# Consignes:
1) Imprimez le texte sur la fourche Fox 32 SC, de « Annoncée à 1200g, cette » jusqu'à « plus encore ! ».
2) Dans les enregistrements, reproduisez à l'identique, s'il vous plaît, tout ce qui va de la ligne contenant « nd your rights » jusqu'à celle contenant « Authoritative sources for the protocols this », ces deux lignes comprises.

# Texte fourni:
════════════════

On ne s’attardera pas ici sur chaque composant car la plupart sont connus, mais faisons tout de même un petit focus sur la fourche, puisqu’il s’agit de la toute nouvelle Fox 32 SC, dotée d’un tout nouveau châssis avec arceau inversé et d’une nouvelle cartouche Grip SL.

Annoncée à 1200g, cette proue nous a semblé parfaitement à sa place sur ce vélo. Efficace au niveau amortissement, elle nous a également paru d’une rigidité sans faille pour un usage XC. Et ses 100 mm de débattement ne nous ont pas paru limitants. Bref, ce premier contact a été très prometteur et nous a donné envie de réaliser un test plus longue durée. En attendant, si le sujet vous intéresse, voici une présentation plus complète : Nouveauté | Fox 32 SC GRIP SL 2025 : un arceau inversé et bien plus encore !

════════════════

# Données fournies:
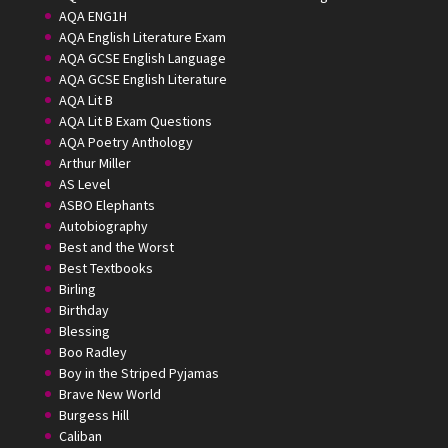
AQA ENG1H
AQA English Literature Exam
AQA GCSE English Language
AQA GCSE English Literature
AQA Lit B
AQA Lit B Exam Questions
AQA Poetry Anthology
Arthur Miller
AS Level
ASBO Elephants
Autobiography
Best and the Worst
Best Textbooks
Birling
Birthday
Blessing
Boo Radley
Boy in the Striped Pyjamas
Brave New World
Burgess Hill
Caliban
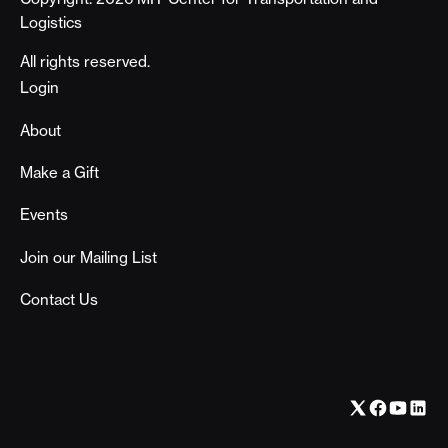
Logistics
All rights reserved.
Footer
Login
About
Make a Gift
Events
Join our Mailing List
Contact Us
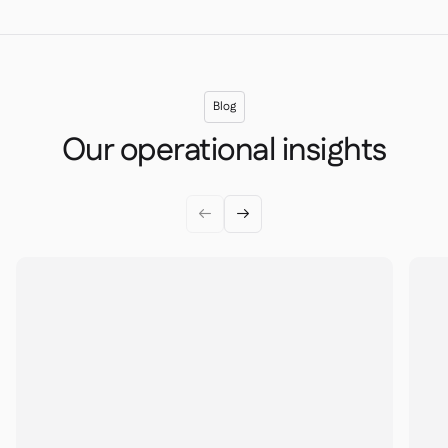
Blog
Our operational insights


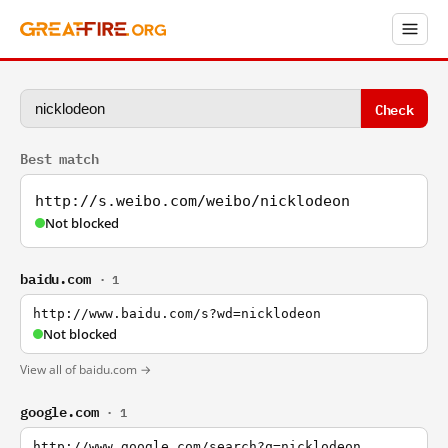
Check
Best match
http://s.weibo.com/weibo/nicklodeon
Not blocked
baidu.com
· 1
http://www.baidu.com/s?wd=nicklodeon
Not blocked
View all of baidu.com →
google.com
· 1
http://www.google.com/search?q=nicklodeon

════════════════

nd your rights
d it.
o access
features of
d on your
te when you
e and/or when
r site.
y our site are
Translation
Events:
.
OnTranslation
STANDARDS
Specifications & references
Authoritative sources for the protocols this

════════════════

# Réponses par numéro:
1)
Annoncée à 1200g, cette proue nous a semblé parfaitement à sa place sur ce vélo. Efficace au niveau amortissement, elle nous a également paru d’une rigidité sans faille pour un usage XC. Et ses 100 mm de débattement ne nous ont pas paru limitants. Bref, ce premier contact a été très prometteur et nous a donné envie de réaliser un test plus longue durée. En attendant, si le sujet vous intéresse, voici une présentation plus complète : Nouveauté | Fox 32 SC GRIP SL 2025 : un arceau inversé et bien plus encore !

2)
nd your rights
d it.
o access
features of
d on your
te when you
e and/or when
r site.
y our site are
Translation
Events:
.
OnTranslation
STANDARDS
Specifications & references
Authoritative sources for the protocols this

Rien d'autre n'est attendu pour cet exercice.